Because the Red Heifer purified the impure, our sages instituted many practices to ensure that those who handled it were themselves pure. First, even if they were in a state of purity, they underwent the process of purification. Second, the water that purified the handlers was sprinkled by children who were born in stone houses, built in a way that precluded its inhabitants from ever becoming impure. Third, these children were raised in these homes and weren’t allowed to venture out, until they were old enough to perform the sprinkling, to ensure that they were pure when sprinkling the water.
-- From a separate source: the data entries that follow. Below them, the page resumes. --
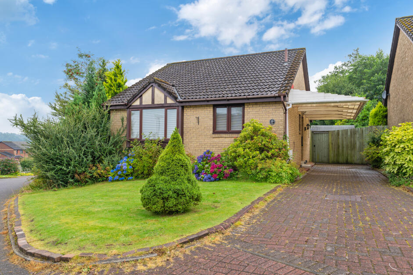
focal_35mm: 25
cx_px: 211
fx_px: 287
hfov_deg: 71.5
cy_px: 136
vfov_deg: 51.3
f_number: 4.5
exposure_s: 1/80
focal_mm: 22.9
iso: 100
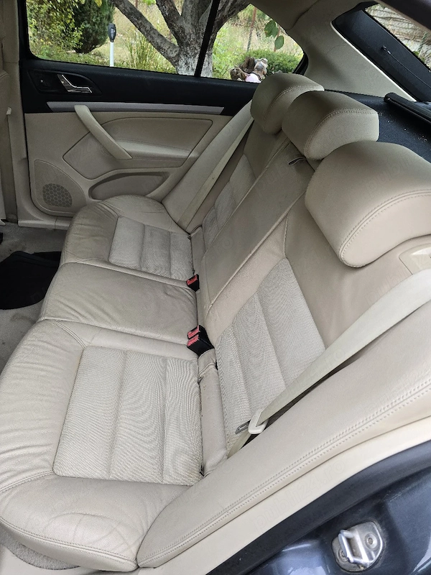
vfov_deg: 73.9
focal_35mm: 23
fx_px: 382
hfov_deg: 58.9
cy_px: 288
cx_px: 216
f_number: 1.7
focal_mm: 6.3
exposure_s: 1/182
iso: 100
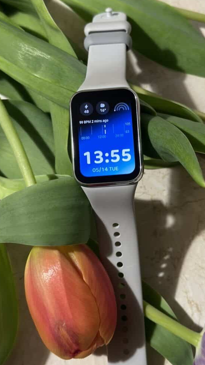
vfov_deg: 37.8
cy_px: 181
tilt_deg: -72.4
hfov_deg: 21.8
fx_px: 531
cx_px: 132
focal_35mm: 55
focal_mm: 6.86
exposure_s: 1/33
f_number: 1.78
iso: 250
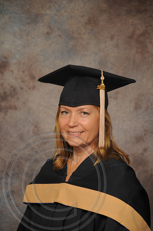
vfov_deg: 13.7
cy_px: 116
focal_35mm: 150
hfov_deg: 9.1
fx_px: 959
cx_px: 76
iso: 200
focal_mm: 100
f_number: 5.6
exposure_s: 1/60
Yet, despite all these precautions, our sages insisted that before actually handling the Red Heifer, the Priest be ritually contaminated and then immerse in a ritual pool. There was a historical reason for this. The tradition that our sages were handed down from Moses allowed for a ritually contaminated priest to handle the Red Heifer so long as he had immersed in a ritual pool. This teaching is not in the Torah, in fact a simple reading of the Biblical text implies the very opposite. Yet, this was their oral tradition.
In the last two centuries before the Common Era, a group emerged called the Sadducees, who opposed the entire notion of an oral tradition. They insisted on a literal reading of the Bible and rejected the rabbinic traditions. The sages went to great lengths to dispute this erroneous, though pious seeming, approach. One of the measures taken to oppose the Sadducees was to insist that the priest be contaminated in accordance with what was permitted by the oral tradition.
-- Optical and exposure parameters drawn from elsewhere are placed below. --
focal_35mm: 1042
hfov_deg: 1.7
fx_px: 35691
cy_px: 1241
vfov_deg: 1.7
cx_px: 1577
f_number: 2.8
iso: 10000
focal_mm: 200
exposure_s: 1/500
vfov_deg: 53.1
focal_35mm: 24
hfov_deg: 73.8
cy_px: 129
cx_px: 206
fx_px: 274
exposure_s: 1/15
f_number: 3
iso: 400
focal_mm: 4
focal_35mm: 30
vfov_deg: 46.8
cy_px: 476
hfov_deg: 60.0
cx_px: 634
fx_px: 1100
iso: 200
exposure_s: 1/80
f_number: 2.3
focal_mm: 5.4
This is the historical reason, but let us delve into an underlying spiritual application. When the priest underwent this extraordinary process of exceptional purification, he would have exulted over his upgraded and unique state of purity. It can be assumed that it would have been challenging for him to keep this exultation from turning into pride. Pride smacks with arrogance and impurity, certainly an undesired ingredient for the facilitation of purification.
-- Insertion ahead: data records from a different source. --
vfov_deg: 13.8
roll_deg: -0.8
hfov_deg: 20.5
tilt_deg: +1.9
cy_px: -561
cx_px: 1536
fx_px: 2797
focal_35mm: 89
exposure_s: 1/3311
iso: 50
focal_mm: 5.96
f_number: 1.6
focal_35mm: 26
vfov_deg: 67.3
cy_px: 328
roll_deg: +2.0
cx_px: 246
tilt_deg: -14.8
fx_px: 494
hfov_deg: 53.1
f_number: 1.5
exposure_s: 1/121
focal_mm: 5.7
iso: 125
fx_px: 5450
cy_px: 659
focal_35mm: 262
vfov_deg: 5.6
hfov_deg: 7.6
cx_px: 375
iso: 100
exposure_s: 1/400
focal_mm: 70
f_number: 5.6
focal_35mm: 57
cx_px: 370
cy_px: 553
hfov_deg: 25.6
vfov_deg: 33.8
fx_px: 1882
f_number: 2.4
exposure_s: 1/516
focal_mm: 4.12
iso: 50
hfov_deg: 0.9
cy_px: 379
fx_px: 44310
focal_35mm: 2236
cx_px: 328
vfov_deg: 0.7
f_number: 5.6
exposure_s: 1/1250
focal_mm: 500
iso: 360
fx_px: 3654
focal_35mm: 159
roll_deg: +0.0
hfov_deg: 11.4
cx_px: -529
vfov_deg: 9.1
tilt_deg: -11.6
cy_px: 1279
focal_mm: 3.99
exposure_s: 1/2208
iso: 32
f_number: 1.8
One of the benefits of contaminating the priest after the extensive purification is to lower him somewhat and demonstrate that he is still subject to impurity. No matter how holy one is, one is always subjected to sliding backwards. Pride makes us forget that and our sages never wanted us to forget.
Days of Penance
The penance of Rosh Hashanah is intense. Similar to the purification process for the priest that handling the Red Heifer, G-d wants us to cover all our bases and repent for every possible sin. He demands that we regret them sincerely and keep Him literally in our thoughts and heart every moment of Rosh Hashanah. This repentance is of the highest scale and its very height is its defect. It can lead to hubris.
Toward the end of Rosh Hashanah, our confidence in our relationship with G-d is restored. But such confidence allows pride to seep in. The next week is ordained a time of penance to remind us that no matter how high we rise on Rosh Hashanah, we can be in need of penance the very next day. It is a week to correct our Rosh Hashanah pride and restore our humility.
[1] Psalms 51:5 as elucidated in Tanya ch. 29.
[2] For this section see Mishnah, Parah, ch. 3 and Maimonides, Laws of Red Heifer, 1:13-14 and ch. 2.